Dose escalation: In clinical trials of adult CML and Ph+ ALL patients, dose escalation to 140 mg 1 x daily (chronic phase CML) or 100 mg 2 x daily (advanced phase CML or Ph+ ALL) was allowed in patients who did not achieve a hematologic or cytogenetic response at the recommended starting dosage.
Dose adjustment for undesirable effects: Myelosuppression: In clinical trials, myelosuppression was managed by dose interruption, dose reduction, or discontinuation of study therapy. Platelet transfusion and red cell transfusion were used as appropriate. Hematopoetic growth factor has been used in patients with resistant myelosuppression. See prescribing information for full details.
Pediatrics: Not recommended for use in children and adolescents below 18 years of age due to a lack of data on safety and efficacy.
Elderly patients: No specific dose recommendation is necessary in the elderly.
Hepatic impairment: Since dasatinib is mainly metabolised through the liver, exposure to dasatinib is expected to increase if liver function is impaired and treatment should therefore be with caution in patients with moderate to severe hepatic impairment.
Renal impairment: Since the renal clearance of dasatinib and its metabolites is < 4%, a decrease in total body clearance is not expected in patients with renal insufficiency.
Prescribing Restrictions:  None


Indications:
Treatment of adults with chronic, accelerated or blast phase chronic myeloid leukemia (CML) with resistance or intolerance to prior therapy including imatinib mesilate. Treatment of adults with Philadelphia chromosome positive (Ph+) acute lymphoblastic leukemia (ALL) and lymphoid blast CML with resistance or intolerance to prior therapy.
Contra-Indications:
Hypersensitivity to the active substance or to any of the excipients.
Special Precautions:
Therapy should be initiated by a physician experienced in the diagnosis and treatment of patients with leukemia.
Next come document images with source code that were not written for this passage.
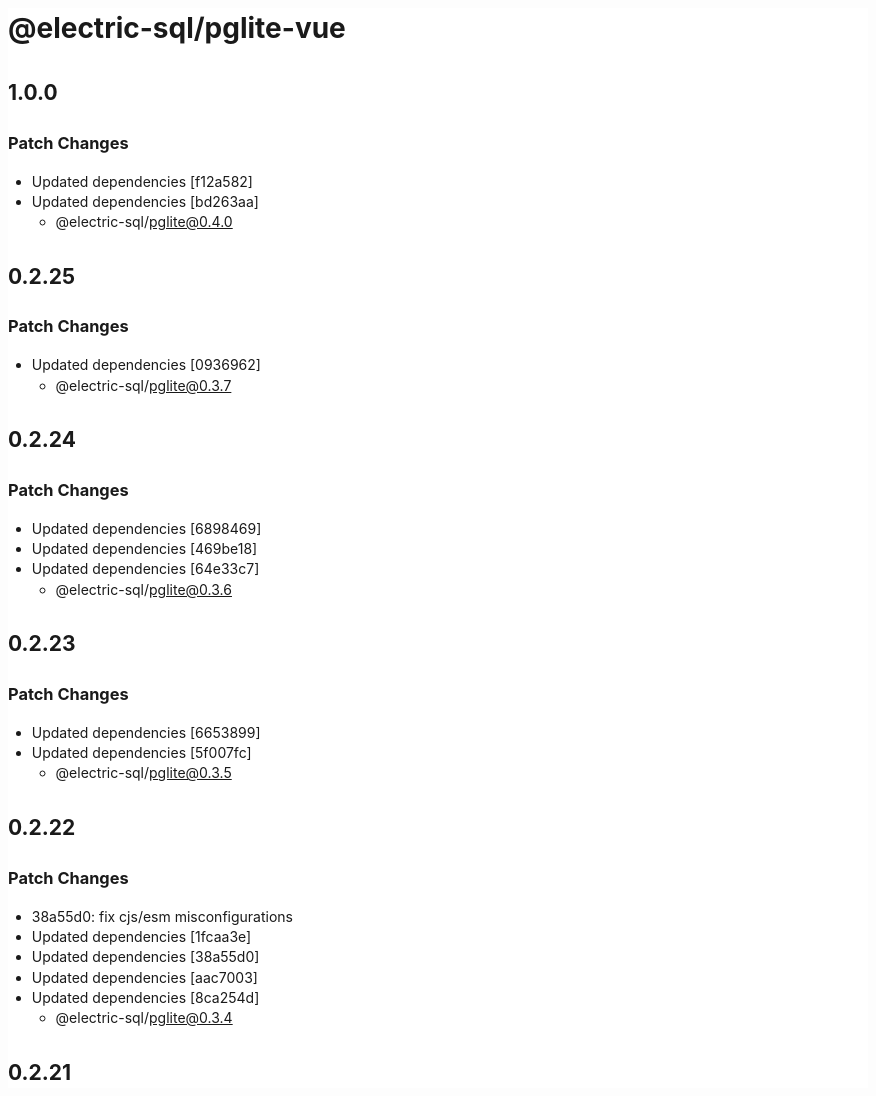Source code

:# @electric-sql/pglite-vue

## 1.0.0

### Patch Changes

- Updated dependencies [f12a582]
- Updated dependencies [bd263aa]
  - @electric-sql/pglite@0.4.0

## 0.2.25

### Patch Changes

- Updated dependencies [0936962]
  - @electric-sql/pglite@0.3.7

## 0.2.24

### Patch Changes

- Updated dependencies [6898469]
- Updated dependencies [469be18]
- Updated dependencies [64e33c7]
  - @electric-sql/pglite@0.3.6

## 0.2.23

### Patch Changes

- Updated dependencies [6653899]
- Updated dependencies [5f007fc]
  - @electric-sql/pglite@0.3.5

## 0.2.22

### Patch Changes

- 38a55d0: fix cjs/esm misconfigurations
- Updated dependencies [1fcaa3e]
- Updated dependencies [38a55d0]
- Updated dependencies [aac7003]
- Updated dependencies [8ca254d]
  - @electric-sql/pglite@0.3.4

## 0.2.21
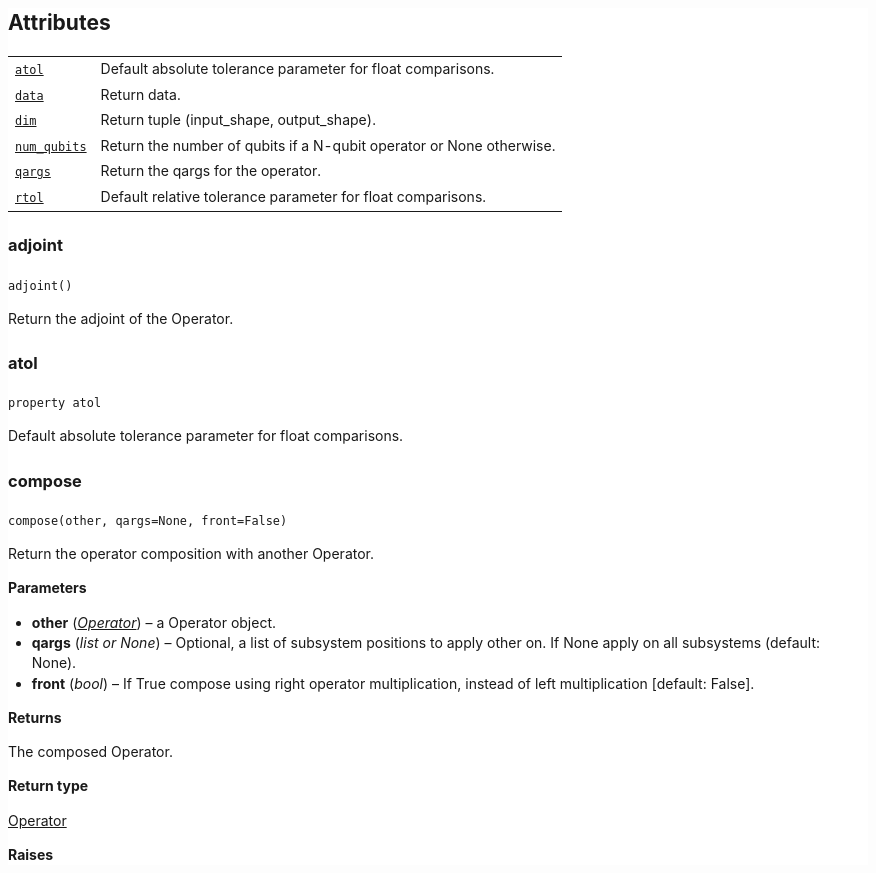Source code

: ## Attributes

|                                                                                                    |                                                                      |
| -------------------------------------------------------------------------------------------------- | -------------------------------------------------------------------- |
| [`atol`](#qiskit.quantum_info.Operator.atol "qiskit.quantum_info.Operator.atol")                   | Default absolute tolerance parameter for float comparisons.          |
| [`data`](#qiskit.quantum_info.Operator.data "qiskit.quantum_info.Operator.data")                   | Return data.                                                         |
| [`dim`](#qiskit.quantum_info.Operator.dim "qiskit.quantum_info.Operator.dim")                      | Return tuple (input\_shape, output\_shape).                          |
| [`num_qubits`](#qiskit.quantum_info.Operator.num_qubits "qiskit.quantum_info.Operator.num_qubits") | Return the number of qubits if a N-qubit operator or None otherwise. |
| [`qargs`](#qiskit.quantum_info.Operator.qargs "qiskit.quantum_info.Operator.qargs")                | Return the qargs for the operator.                                   |
| [`rtol`](#qiskit.quantum_info.Operator.rtol "qiskit.quantum_info.Operator.rtol")                   | Default relative tolerance parameter for float comparisons.          |

### adjoint

<span id="qiskit.quantum_info.Operator.adjoint" />

`adjoint()`

Return the adjoint of the Operator.

### atol

<span id="qiskit.quantum_info.Operator.atol" />

`property atol`

Default absolute tolerance parameter for float comparisons.

### compose

<span id="qiskit.quantum_info.Operator.compose" />

`compose(other, qargs=None, front=False)`

Return the operator composition with another Operator.

**Parameters**

*   **other** ([*Operator*](#qiskit.quantum_info.Operator "qiskit.quantum_info.Operator")) – a Operator object.
*   **qargs** (*list or None*) – Optional, a list of subsystem positions to apply other on. If None apply on all subsystems (default: None).
*   **front** (*bool*) – If True compose using right operator multiplication, instead of left multiplication \[default: False].

**Returns**

The composed Operator.

**Return type**

[Operator](#qiskit.quantum_info.Operator "qiskit.quantum_info.Operator")

**Raises**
Pregnancy and lactation: Should not be used during pregnancy unless clearly necessary. If it is used during pregnancy, the patient must be informed of the potential risk to the fetus. The effect of dasatinib on sperm is unknown, therefore both sexually active men and women should use effective methods of contraception during treatment. Breast-feeding must be stopped during treatment.
Side Effects:
Very common: Headache, neuropathy (including peripheral neuropathy), pleural effusion, dyspnea, cough. Diarrhea, nausea, vomiting. Skin rash, musculoskeletal pain. Infection (including bacterial, viral, fungal, non-specific). Hemorrhage, superficial edema, fatigue, pyrexia. Common: Febrile neutropenia. GI bleeding, mucosal inflammation (including mucositis/stomatitis), dyspepsia, abdominal distension. Pruritus, arthralgia, myalgia, anorexia. Pain, asthenia, chest pain.
Drug Interactions:
CYP3A4 inhibitors (e.g. ketoconazole, itraconazole, erythromycin, clarithromycin, ritonavir, telithromycin). CYP3A4 inducers (e.g. dexamethasone, phenytoin, carbamazepine, rifampicin, phenobarbital or Hypericum perforatum, (St. John's Wort). CYP3A4 substrates of narrow therapeutic index, such as astemizole, terfenadine, cisapride, pimozide, quinidine, bepridil or ergot alkaloids (ergotamine, dihydroergotamine). H2 blocker (e.g. famotidine), proton pump inhibitor (e.g. omeprazole), aluminium hydroxide/magnesium hydroxide.